Fine Gael has pledged it will only vote for an EU trade agreement that ensures a level playing field for farmers, if they are re-elected.

The party has promised to protect farmers in its election manifesto, pledging to safeguard farm incomes against Brexit if re-elected.

It has promised to “negotiate a strong Common Agricultural Policy (CAP) budget with a particular emphasis on supporting younger farmers”.

Speaking at Fermoy Mart in Co Cork on Tuesday, Deputy Irish Taoiseach Simon Coveney said the party is committed to protecting Irish agriculture in the next phase of Brexit.

He said: “We have until the end of the year to put a trade agreement in place with the United Kingdom. I was with Michel Barnier yesterday and we spent a lot of time talking about farming and fishing.

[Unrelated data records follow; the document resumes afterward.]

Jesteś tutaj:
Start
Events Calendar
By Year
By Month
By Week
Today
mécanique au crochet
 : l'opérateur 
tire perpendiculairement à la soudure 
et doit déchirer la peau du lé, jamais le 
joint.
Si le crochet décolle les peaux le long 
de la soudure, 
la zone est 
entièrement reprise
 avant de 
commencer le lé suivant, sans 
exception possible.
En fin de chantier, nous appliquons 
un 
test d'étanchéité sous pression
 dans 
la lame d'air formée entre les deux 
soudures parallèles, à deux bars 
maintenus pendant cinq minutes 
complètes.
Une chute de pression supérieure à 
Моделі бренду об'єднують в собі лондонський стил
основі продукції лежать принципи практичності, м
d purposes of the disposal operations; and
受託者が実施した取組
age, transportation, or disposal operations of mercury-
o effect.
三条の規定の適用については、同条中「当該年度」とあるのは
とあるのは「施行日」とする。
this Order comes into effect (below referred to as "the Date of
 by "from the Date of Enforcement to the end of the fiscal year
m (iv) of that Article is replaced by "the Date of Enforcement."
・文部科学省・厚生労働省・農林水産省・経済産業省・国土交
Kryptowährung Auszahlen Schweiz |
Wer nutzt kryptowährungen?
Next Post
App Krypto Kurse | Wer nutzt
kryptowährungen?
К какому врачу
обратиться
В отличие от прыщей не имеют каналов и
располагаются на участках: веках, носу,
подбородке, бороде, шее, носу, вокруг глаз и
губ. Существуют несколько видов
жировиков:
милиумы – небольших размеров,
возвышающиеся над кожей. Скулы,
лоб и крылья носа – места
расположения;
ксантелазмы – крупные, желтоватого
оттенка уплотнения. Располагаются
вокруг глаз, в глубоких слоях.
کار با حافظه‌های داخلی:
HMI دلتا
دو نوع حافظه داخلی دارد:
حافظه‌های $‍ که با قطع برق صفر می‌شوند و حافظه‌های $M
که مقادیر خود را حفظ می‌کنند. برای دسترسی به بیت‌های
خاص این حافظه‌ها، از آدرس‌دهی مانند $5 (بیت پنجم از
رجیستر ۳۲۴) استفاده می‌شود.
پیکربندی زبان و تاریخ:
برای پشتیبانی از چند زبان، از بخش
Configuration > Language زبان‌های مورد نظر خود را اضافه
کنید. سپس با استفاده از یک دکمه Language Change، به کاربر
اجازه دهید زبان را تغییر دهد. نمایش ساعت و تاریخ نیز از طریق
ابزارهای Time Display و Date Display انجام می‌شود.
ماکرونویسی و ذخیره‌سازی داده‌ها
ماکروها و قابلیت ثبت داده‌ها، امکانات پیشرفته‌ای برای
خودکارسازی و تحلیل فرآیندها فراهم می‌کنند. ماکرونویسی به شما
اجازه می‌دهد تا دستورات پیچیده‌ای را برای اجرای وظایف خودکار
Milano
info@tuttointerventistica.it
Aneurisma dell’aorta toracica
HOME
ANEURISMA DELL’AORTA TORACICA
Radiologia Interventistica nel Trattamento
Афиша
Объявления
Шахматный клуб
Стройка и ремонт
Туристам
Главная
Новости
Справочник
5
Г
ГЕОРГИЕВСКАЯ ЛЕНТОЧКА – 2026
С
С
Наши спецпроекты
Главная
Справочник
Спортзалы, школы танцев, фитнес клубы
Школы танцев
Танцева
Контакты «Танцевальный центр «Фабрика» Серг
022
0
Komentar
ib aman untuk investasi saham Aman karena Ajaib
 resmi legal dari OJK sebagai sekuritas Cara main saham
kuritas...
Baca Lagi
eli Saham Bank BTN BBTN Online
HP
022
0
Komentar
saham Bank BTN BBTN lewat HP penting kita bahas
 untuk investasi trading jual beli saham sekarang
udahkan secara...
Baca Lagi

He’s somebody who understands this brief, only too well.

“If we do not succeed in getting a good trade deal in place, then the five billion euros of food that we sell to the UK each year becomes a trade that that will be put under threat or if we can’t get a seamless trade deal that doesn’t have any tariffs and doesn’t have any quotas attached to it.”

Mr Coveney said Fine Gael’s role in preventing a hard border being put up and helping to restore a devolved Government in Northern Ireland means it is best placed to deal with the next phase of Brexit negotiations.

He said: “With this election, it is about who do you trust as farmers, to protect the beef sector and the dairy sector and the other sectors that export to the UK and have such reliance on British consumers in terms of our products?

“These are serious issues, and they impact on every farm in the country, and by extension on every rural community in the country as well.

“We are the party that would work with farmers, not blame them like other parties do in relation to the climate challenges.

“We are the party that has a track record of working with farmers to make sure that the transition that farmers need to make is one that can be profitable, that can be sustainable and most importantly, can keep family farms intact across this country because that is what this is all about, over 130,000 farm families, whether they’re producing sheep, beef, pigs, poultry or dairy.”

Taoiseach Leo Varadkar said Brexit is only at “half time” and said he wanted his party to stay on and negotiate the next part of Brexit negotiations.

“I will be using my political contacts I have built up over the past two years to fight for a good budget for CAP as part of the new EU seven-year budget because CAP is absolutely essential to sustain farm incomes and our model of family farming here in Ireland.”

“We need to make sure that any future trade deals that the European Union enters into give our farmers a level playing field and protect the environment, and that’s going to be particularly relevant.

“When it comes to trade deals like Mercosur for example, but also potential future trade deals that could be done with the United States or Australia or New Zealand, we are going to insist that there’s a level playing field for farmers and that the environment is protected before we vote for any trade deal.”